» **WHAT YOU HAVE TO DO**: Give the entries back exactly as they stand, but without pictures.

· · · · · · ·

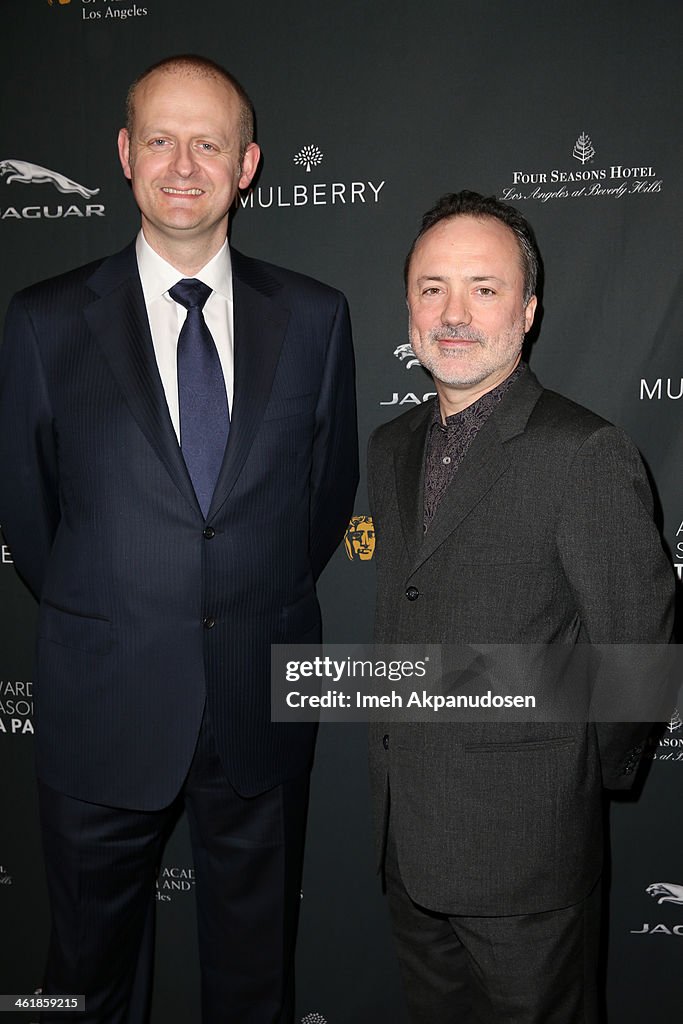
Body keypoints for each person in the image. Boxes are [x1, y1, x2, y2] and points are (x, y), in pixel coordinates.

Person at [0, 54, 358, 1023]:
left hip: (256, 695)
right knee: (85, 974)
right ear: (124, 154)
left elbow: (323, 502)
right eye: (160, 139)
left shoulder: (317, 319)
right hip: (102, 703)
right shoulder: (40, 324)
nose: (183, 164)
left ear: (248, 164)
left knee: (254, 980)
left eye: (209, 142)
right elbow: (33, 523)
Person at [367, 190, 674, 1023]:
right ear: (408, 306)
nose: (453, 313)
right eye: (431, 288)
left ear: (528, 310)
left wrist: (571, 781)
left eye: (484, 288)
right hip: (408, 843)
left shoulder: (584, 452)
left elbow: (637, 650)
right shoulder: (389, 446)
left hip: (528, 858)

· · · · · · ·

» **TASK OUTPUT**:
Body keypoints for each person in the image. Boxes are [x1, y1, x2, y2] and points are (x, y), in pixel coordinates.

Person at [0, 54, 358, 1023]:
left hip: (256, 695)
right knee: (85, 974)
right ear: (124, 154)
left elbow: (323, 502)
right eye: (160, 139)
left shoulder: (317, 319)
right hip: (102, 703)
right shoulder: (40, 324)
nose: (183, 164)
left ear: (248, 164)
left knee: (254, 980)
left eye: (209, 142)
right elbow: (33, 523)
Person at [367, 190, 674, 1023]:
right ear: (408, 306)
nose: (453, 313)
right eye: (431, 288)
left ear: (528, 310)
left wrist: (571, 781)
left eye: (484, 288)
right hip: (408, 843)
left shoulder: (584, 452)
left elbow: (637, 650)
right shoulder: (389, 446)
left hip: (528, 858)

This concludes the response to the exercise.